Job: Reproduce the entries word for word, starting with the line that contains "Return results in" and continuing through the last of the entries, both ends included.

Dataset excerpts:
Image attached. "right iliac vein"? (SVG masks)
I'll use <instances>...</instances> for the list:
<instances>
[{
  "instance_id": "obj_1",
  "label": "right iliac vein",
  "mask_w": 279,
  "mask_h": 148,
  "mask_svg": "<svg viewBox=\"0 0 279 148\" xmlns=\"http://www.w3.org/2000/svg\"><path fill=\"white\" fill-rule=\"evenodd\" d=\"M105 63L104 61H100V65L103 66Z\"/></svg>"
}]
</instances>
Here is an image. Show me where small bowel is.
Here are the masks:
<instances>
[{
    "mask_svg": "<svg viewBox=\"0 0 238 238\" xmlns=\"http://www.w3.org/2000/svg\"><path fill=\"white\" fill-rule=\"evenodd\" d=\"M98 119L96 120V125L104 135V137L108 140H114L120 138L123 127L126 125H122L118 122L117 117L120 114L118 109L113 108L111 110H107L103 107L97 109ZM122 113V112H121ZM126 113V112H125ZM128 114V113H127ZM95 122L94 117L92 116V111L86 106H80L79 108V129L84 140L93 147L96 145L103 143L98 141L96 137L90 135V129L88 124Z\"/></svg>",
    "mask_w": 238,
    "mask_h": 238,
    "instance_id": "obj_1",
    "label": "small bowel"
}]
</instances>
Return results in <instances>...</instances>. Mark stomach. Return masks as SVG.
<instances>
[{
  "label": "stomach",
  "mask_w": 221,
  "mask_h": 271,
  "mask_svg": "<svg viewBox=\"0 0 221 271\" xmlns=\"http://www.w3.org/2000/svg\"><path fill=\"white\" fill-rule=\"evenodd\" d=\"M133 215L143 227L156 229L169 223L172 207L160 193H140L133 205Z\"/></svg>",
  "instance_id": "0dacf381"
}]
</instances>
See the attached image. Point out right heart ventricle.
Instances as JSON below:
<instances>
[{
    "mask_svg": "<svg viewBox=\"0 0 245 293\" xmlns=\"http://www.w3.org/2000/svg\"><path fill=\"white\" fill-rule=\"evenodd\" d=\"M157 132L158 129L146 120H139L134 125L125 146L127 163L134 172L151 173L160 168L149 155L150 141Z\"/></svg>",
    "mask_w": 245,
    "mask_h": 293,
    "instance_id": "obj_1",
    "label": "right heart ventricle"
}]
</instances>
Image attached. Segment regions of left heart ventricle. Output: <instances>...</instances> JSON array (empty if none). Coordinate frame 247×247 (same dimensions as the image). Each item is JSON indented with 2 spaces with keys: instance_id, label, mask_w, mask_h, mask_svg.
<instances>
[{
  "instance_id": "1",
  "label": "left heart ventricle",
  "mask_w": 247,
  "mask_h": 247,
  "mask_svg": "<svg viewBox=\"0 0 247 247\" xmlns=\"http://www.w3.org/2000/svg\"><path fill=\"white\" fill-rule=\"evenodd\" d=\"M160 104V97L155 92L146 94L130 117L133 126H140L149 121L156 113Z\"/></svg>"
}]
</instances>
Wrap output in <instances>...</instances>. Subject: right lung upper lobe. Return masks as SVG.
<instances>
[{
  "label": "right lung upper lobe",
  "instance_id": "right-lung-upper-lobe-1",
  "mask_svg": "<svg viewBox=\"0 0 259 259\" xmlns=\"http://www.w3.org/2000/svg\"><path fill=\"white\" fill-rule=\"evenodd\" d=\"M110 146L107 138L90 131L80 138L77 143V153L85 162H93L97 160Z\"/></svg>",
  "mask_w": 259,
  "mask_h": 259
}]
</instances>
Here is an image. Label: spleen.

Full output:
Return results in <instances>...</instances>. Mark stomach. Return masks as SVG.
<instances>
[{
  "label": "stomach",
  "mask_w": 221,
  "mask_h": 271,
  "mask_svg": "<svg viewBox=\"0 0 221 271\" xmlns=\"http://www.w3.org/2000/svg\"><path fill=\"white\" fill-rule=\"evenodd\" d=\"M133 215L143 227L156 229L169 223L172 207L160 193H140L133 205Z\"/></svg>",
  "instance_id": "0dacf381"
}]
</instances>
See the attached image. Point out right heart ventricle.
Instances as JSON below:
<instances>
[{
    "mask_svg": "<svg viewBox=\"0 0 245 293\" xmlns=\"http://www.w3.org/2000/svg\"><path fill=\"white\" fill-rule=\"evenodd\" d=\"M157 132L158 129L146 120H139L134 125L125 146L127 163L134 172L151 173L160 168L149 155L150 141Z\"/></svg>",
    "mask_w": 245,
    "mask_h": 293,
    "instance_id": "obj_1",
    "label": "right heart ventricle"
}]
</instances>
Image attached. Segment regions of left heart ventricle. Output: <instances>...</instances> JSON array (empty if none). Coordinate frame 247×247 (same dimensions as the image). Each item is JSON indented with 2 spaces with keys: instance_id, label, mask_w, mask_h, mask_svg.
<instances>
[{
  "instance_id": "1",
  "label": "left heart ventricle",
  "mask_w": 247,
  "mask_h": 247,
  "mask_svg": "<svg viewBox=\"0 0 247 247\" xmlns=\"http://www.w3.org/2000/svg\"><path fill=\"white\" fill-rule=\"evenodd\" d=\"M160 104V97L155 92L146 94L130 117L133 126H140L149 121L156 113Z\"/></svg>"
}]
</instances>
Wrap output in <instances>...</instances>. Subject: right lung upper lobe. Return masks as SVG.
<instances>
[{
  "label": "right lung upper lobe",
  "instance_id": "right-lung-upper-lobe-1",
  "mask_svg": "<svg viewBox=\"0 0 259 259\" xmlns=\"http://www.w3.org/2000/svg\"><path fill=\"white\" fill-rule=\"evenodd\" d=\"M110 146L107 138L90 131L80 138L77 143V153L85 162H93L97 160Z\"/></svg>",
  "mask_w": 259,
  "mask_h": 259
}]
</instances>
Here is an image. Label: spleen.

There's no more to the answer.